▶ [Source]
::::::::::

Now drop the columns that we don't need.  Other than the Timestamp value that we just created, we need the other fields that Forecast needs for a RETAIL domain Predictor, namely:

- item_id <- "Item SKU"
- demand <- "Units Sold"
- location <- "Store Code"

So we drop the other columns first, then rename the rest.

In [None]:
df = df.drop(['Financial Year', 'Cal Year', 'Cal Week', 'Region', 'Location', 'Item Name'], axis=1)
df = df.rename(columns={"Store Code": "location", "Item SKU": "item_id",
                        "Units Sold": "demand"})
df

Now we have the parsed dataset.  Split the dataset based upon timestamp into two files - training and test - with out test set being just 3 months of whole 3 years worth of data.  We could just train on a subset of the data, but we're going to use all of it.  Note, we're stripping out the header row from the output files, as the Amazon Forecast documentation recommends that we do so.

In [None]:
training_set = df[(df['timestamp'] >= '2015-03-01') & (df['timestamp'] <= '2018-05-31')]
test_set = df[(df['timestamp'] >= '2018-06-01') & (df['timestamp'] <= '2018-08-31')]

training_set.to_csv("item-demand-train.csv", header=False, index=False)
test_set.to_csv("item-demand-validation.csv", header=False, index=False)

### Specify a Bucket for Our Data

Amazon Forecast only supports the uploading of data from an S3 bucket. Hence, you need to create a new bucket or re-use an existing one. If you need to create one the you *MUST* name your bucket before running this Code cell by editing the value for bucket in the code below. You need to ensure that the bucket name is globally unique; for this lab we recommend using your name or initials, followed by -forecast-retail-data, as that is likely to be unique

If the bucket already exists - such as if you execute this code cell a second time - then it will not create a new bucket, and will not make any changes to the existing bucket. If this happens unexpectedly then please check your own S3 page in the console to ensure that the bucket is in your account.



In [None]:
bucket_name = "ajk-forecast-retail-data"           # replace with the name of your S3 bucket

s3 = boto3.client('s3')
if boto3.resource('s3').Bucket(bucket_name).creation_date is None:
    s3.create_bucket(ACL = "private", Bucket = bucket_name, CreateBucketConfiguration={
        'LocationConstraint': 'eu-west-1'})

::::::::::

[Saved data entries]
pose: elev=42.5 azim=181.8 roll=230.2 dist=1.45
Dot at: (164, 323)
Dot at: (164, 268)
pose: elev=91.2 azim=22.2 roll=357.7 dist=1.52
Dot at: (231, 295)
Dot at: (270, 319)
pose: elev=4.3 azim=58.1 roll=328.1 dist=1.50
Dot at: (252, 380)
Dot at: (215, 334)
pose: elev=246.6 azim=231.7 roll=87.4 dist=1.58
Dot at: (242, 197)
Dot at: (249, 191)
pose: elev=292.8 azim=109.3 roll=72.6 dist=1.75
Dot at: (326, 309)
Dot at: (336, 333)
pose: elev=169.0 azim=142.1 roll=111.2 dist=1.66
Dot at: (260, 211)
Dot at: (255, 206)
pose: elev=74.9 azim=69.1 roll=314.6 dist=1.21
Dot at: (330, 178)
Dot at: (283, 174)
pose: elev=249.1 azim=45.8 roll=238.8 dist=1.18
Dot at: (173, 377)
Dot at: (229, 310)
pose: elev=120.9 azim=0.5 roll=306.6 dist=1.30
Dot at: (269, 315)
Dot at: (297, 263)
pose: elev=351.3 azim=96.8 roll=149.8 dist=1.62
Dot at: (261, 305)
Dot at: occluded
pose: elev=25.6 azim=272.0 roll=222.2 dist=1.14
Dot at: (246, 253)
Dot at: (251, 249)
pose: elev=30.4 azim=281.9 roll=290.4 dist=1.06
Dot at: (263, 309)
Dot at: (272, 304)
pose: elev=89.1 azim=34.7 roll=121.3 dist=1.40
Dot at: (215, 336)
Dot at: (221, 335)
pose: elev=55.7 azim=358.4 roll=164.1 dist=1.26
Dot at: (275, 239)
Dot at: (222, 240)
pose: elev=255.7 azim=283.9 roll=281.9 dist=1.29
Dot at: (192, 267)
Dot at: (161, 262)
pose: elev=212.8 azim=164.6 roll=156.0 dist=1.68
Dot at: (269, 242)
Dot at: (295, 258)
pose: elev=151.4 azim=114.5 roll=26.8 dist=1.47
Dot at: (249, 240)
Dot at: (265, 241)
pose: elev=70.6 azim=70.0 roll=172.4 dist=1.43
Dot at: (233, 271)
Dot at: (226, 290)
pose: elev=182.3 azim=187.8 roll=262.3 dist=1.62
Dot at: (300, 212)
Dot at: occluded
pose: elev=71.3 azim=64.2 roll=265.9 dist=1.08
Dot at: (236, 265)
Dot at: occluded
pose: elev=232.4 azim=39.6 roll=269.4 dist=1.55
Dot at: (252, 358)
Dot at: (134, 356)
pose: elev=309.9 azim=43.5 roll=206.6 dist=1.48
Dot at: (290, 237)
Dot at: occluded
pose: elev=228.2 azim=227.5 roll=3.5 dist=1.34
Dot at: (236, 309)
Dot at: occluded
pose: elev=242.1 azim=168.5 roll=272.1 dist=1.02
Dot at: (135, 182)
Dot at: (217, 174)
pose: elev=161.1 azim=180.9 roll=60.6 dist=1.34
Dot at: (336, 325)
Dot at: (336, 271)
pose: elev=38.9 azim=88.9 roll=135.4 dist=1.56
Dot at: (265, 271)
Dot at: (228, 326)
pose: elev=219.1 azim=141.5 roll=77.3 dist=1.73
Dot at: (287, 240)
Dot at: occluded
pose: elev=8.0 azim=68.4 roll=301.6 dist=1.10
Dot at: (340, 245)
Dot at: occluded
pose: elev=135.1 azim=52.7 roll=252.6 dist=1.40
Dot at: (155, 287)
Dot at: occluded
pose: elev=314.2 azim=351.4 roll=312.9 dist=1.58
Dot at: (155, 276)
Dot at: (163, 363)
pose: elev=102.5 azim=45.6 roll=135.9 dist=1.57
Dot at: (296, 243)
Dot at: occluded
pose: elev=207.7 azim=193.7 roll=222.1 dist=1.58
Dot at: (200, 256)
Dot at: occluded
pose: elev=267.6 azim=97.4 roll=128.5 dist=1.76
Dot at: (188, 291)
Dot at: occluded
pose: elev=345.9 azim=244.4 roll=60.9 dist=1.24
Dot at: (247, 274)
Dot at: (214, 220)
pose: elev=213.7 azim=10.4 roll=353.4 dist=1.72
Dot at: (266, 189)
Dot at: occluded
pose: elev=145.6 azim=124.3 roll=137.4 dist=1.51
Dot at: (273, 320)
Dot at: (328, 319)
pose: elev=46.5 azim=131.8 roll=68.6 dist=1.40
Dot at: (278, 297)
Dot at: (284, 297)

::::::::::

▶ [Set problem] Return the portion of the Amazon Forecast notebook text starting with "If the bucket" and going on through "in your account.", copied word for word.

▶ [Answer below]
If the bucket already exists - such as if you execute this code cell a second time - then it will not create a new bucket, and will not make any changes to the existing bucket. If this happens unexpectedly then please check your own S3 page in the console to ensure that the bucket is in your account.